-- SOURCE DOCUMENT --
——
On Tue, Oct 3, 2017 at 10:04 AM, Christoph Hellwig <[email protected]> wrote:
> On Thu, Sep 21, 2017 at 07:12:52PM +0200, Ilya Dryomov wrote:
>> sd_config_write_same() ignores ->max_ws_blocks == 0 and resets it to
>> permit trying WRITE SAME on older SCSI devices, unless ->no_write_same
>> is set. Because REQ_OP_WRITE_ZEROES is implemented in terms of WRITE
>> SAME, blkdev_issue_zeroout() may fail with -EREMOTEIO:
>>
>> $ fallocate -zn -l 1k /dev/sdg
>> fallocate: fallocate failed: Remote I/O error
>> $ fallocate -zn -l 1k /dev/sdg # OK
>> $ fallocate -zn -l 1k /dev/sdg # OK
>>
>> The following calls succeed because sd_done() sets ->no_write_same in
>> response to a sense that would become BLK_STS_TARGET/-EREMOTEIO, causing
>> __blkdev_issue_zeroout() to fall back to generating ZERO_PAGE bios.
>>
>> This means blkdev_issue_zeroout() must cope with WRITE ZEROES failing
>> and fall back to manually zeroing, unless BLKDEV_ZERO_NOFALLBACK is
>> specified. For BLKDEV_ZERO_NOFALLBACK case, return -EOPNOTSUPP if
>> sd_done() has just set ->no_write_same thus indicating lack of offload
>> support.
>>
>> Fixes: c20cfc27a473 ("block: stop using blkdev_issue_write_same for zeroing")
>> Cc: Christoph Hellwig <[email protected]>
>> Cc: "Martin K. Petersen" <[email protected]>
>> Cc: Hannes Reinecke <[email protected]>
>> Signed-off-by: Ilya Dryomov <[email protected]>
>> ---
>> block/blk-lib.c | 27 +++++++++++++++++++++------
>> 1 file changed, 21 insertions(+), 6 deletions(-)
>>
>> diff --git a/block/blk-lib.c b/block/blk-lib.c
>> index 6b97feb71065..1cb402beb983 100644
>> --- a/block/blk-lib.c
>> +++ b/block/blk-lib.c
>> @@ -316,12 +316,6 @@ static void __blkdev_issue_zero_pages(struct
>> block_device *bdev,
>> * Zero-fill a block range, either using hardware offload or by explicitly
>> * writing zeroes to the device.
>> *
>> - * Note that this function may fail with -EOPNOTSUPP if the driver signals
>> - * zeroing offload support, but the device fails to process the command
>> (for
>> - * some devices there is no non-destructive way to verify whether this
>> - * operation is actually supported). In this case the caller should call
>> - * retry the call to blkdev_issue_zeroout() and the fallback path will be
>> used.
>> - *
>> * If a device is using logical block provisioning, the underlying space
>> will
>> * not be released if %flags contains BLKDEV_ZERO_NOUNMAP.
——
-- PROMPT 1 --
In the records, from their first line up to and including the line with "building: (204, 163)", switch every "road" to "street" and give those lines again with nothing else changed.

-- EXTRACTED ENTRIES --
——
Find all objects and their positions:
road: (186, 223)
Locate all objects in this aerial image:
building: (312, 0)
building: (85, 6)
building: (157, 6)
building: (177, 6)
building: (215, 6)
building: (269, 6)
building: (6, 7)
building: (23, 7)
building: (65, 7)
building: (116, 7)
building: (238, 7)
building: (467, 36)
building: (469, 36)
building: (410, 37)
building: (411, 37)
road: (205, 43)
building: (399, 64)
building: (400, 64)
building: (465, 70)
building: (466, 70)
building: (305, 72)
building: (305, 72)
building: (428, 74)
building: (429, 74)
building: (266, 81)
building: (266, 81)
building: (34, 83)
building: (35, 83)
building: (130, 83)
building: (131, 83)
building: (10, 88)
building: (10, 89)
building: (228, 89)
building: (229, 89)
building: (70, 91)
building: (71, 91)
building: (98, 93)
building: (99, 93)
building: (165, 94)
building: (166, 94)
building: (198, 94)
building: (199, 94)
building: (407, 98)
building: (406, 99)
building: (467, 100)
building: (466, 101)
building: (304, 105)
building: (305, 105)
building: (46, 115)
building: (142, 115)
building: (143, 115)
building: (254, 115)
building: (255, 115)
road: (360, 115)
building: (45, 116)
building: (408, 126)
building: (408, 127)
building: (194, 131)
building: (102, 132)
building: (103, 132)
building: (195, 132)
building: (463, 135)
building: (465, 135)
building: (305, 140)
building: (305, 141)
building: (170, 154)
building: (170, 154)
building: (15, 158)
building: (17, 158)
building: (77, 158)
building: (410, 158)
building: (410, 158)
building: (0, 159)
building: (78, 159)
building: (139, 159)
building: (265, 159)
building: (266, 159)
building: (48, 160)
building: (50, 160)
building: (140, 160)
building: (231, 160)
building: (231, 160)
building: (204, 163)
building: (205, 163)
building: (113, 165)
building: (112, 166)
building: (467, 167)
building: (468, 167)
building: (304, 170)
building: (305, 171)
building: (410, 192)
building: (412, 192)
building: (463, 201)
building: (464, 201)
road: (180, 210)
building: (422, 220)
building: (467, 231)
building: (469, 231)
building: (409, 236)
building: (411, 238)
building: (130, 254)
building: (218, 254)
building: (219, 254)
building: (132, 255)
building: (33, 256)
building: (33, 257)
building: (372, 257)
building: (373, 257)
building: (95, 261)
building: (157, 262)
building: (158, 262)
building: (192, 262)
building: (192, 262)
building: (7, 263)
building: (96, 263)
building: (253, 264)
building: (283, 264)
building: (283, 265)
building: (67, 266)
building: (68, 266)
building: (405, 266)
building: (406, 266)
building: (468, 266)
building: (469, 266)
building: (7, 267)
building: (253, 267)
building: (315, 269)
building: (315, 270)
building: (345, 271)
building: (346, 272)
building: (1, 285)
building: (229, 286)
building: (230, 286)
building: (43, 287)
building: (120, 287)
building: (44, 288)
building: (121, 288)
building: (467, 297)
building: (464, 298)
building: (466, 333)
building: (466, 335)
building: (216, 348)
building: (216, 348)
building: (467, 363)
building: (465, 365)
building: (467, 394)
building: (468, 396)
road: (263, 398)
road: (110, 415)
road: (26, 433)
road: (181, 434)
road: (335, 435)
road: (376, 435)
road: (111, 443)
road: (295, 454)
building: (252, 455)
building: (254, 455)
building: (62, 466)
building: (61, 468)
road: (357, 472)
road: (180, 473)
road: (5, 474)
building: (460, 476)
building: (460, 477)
——
-- PROMPT 2 --
Continue the email about the blkdev_issue_zeroout patch from the point where it stops.

-- RESULT 1 --
Find all objects and their positions:
street: (186, 223)
Locate all objects in this aerial image:
building: (312, 0)
building: (85, 6)
building: (157, 6)
building: (177, 6)
building: (215, 6)
building: (269, 6)
building: (6, 7)
building: (23, 7)
building: (65, 7)
building: (116, 7)
building: (238, 7)
building: (467, 36)
building: (469, 36)
building: (410, 37)
building: (411, 37)
street: (205, 43)
building: (399, 64)
building: (400, 64)
building: (465, 70)
building: (466, 70)
building: (305, 72)
building: (305, 72)
building: (428, 74)
building: (429, 74)
building: (266, 81)
building: (266, 81)
building: (34, 83)
building: (35, 83)
building: (130, 83)
building: (131, 83)
building: (10, 88)
building: (10, 89)
building: (228, 89)
building: (229, 89)
building: (70, 91)
building: (71, 91)
building: (98, 93)
building: (99, 93)
building: (165, 94)
building: (166, 94)
building: (198, 94)
building: (199, 94)
building: (407, 98)
building: (406, 99)
building: (467, 100)
building: (466, 101)
building: (304, 105)
building: (305, 105)
building: (46, 115)
building: (142, 115)
building: (143, 115)
building: (254, 115)
building: (255, 115)
street: (360, 115)
building: (45, 116)
building: (408, 126)
building: (408, 127)
building: (194, 131)
building: (102, 132)
building: (103, 132)
building: (195, 132)
building: (463, 135)
building: (465, 135)
building: (305, 140)
building: (305, 141)
building: (170, 154)
building: (170, 154)
building: (15, 158)
building: (17, 158)
building: (77, 158)
building: (410, 158)
building: (410, 158)
building: (0, 159)
building: (78, 159)
building: (139, 159)
building: (265, 159)
building: (266, 159)
building: (48, 160)
building: (50, 160)
building: (140, 160)
building: (231, 160)
building: (231, 160)
building: (204, 163)

-- RESULT 2 --
>> *
>> @@ -374,6 +368,27 @@ int blkdev_issue_zeroout(struct block_device *bdev,
>> sector_t sector,
>> &bio, flags);
>> if (ret == 0 && bio) {
>> ret = submit_bio_wait(bio);
>> + /*
>> + * Fall back to a manual zeroout on any error, if allowed.
>> + *
>> + * Particularly, WRITE ZEROES may fail with -EREMOTEIO if the
>> + * driver signals zeroing offload support, but the device
>> + * fails to process the command (for some devices there is no
>> + * non-destructive way to verify whether this operation is
>> + * actually supported).
>> + */
>> + if (ret && bio_op(bio) == REQ_OP_WRITE_ZEROES) {
>
> No need for the additional levels of indentation here. Also I
> really do not like the logic, we shouldn't have to duplicate much
> of the logic multiple times.
>
> I'd more go for something like (sketched in mail):
>
> bool try_write_zeroes = !!bdev_write_zeroes_sectors(bdev);
>
> retry:
> bio = NULL;
> blk_start_plug(&plug);
> if (try_write_zeroes)
> ret = __blkdev_issue_write_zeroes(...)
> else
> ret = __blkdev_issue_zero_pages(...)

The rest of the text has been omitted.